On Mon, Apr 14, 2003 at 04:07:54PM +0200, Rotem Dan wrote:
Prior knowledge, background, and education. A lot of articles assume the reader is fairly (or even highly in the scientific articles) educated and knowledgeable in the subject of the article. For each article there should be an extensive background paragraph(s), which specifically states what the article is about, it's general field and it's uses in "Real life":
Linking is the right answer here, in my opinion. You shouldn't have to wade through a thorough grounding in computer science before reading about how LL parsers work. Instead, [[Computer science]] and [[Compilers]] should be prominently linked, along with each technical term used.
I think - * Everybody should be able to understand broadly what an article is describing (LL Parsers are a technique used in computer science to interpret text, or something.
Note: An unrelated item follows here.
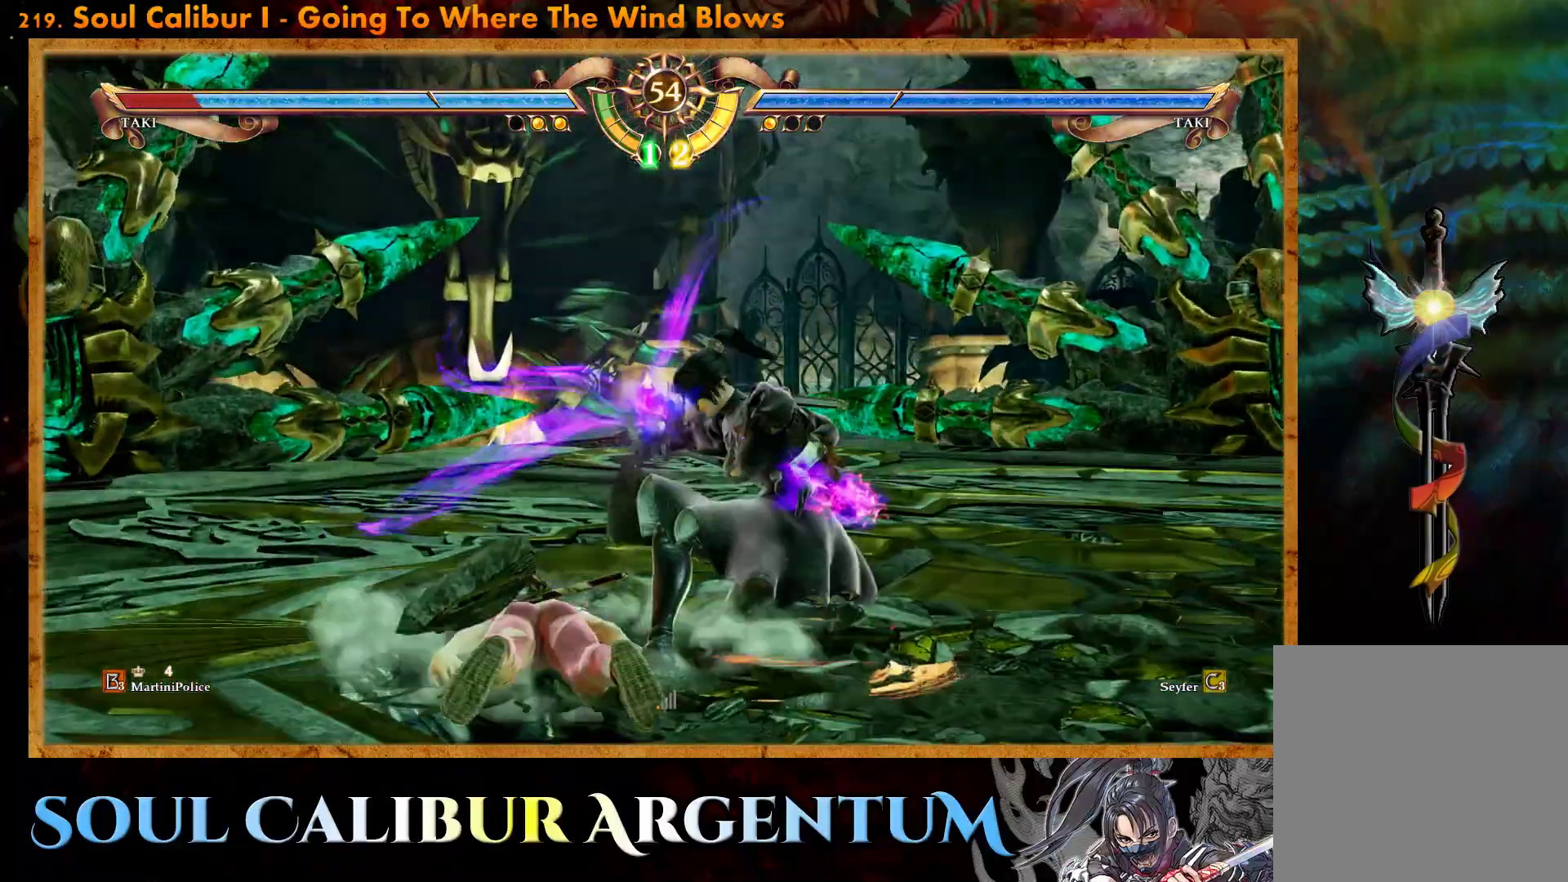
{"dt_ms": 500, "buttons": [], "events": []}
You get the idea, I'm sure)
* Everybody should be able to learn whatever they need to understand any given article merely by clicking within wikipedia. Obviously this is a [[platonic]] wikipedia that has the sum of all human knowledge contained within it :-)
* Everybody should *not necessarily* be able to understand an article just by reading it
Oh, and many "borrowed" phrases from non-English languages are an inseparable part of English vocabulary, in my opinion. If I mean per se, or de facto, or de jure, I should be able to say so. Don't steal away the richness of the language for the sake of avoiding making people expand their vocabulary, please!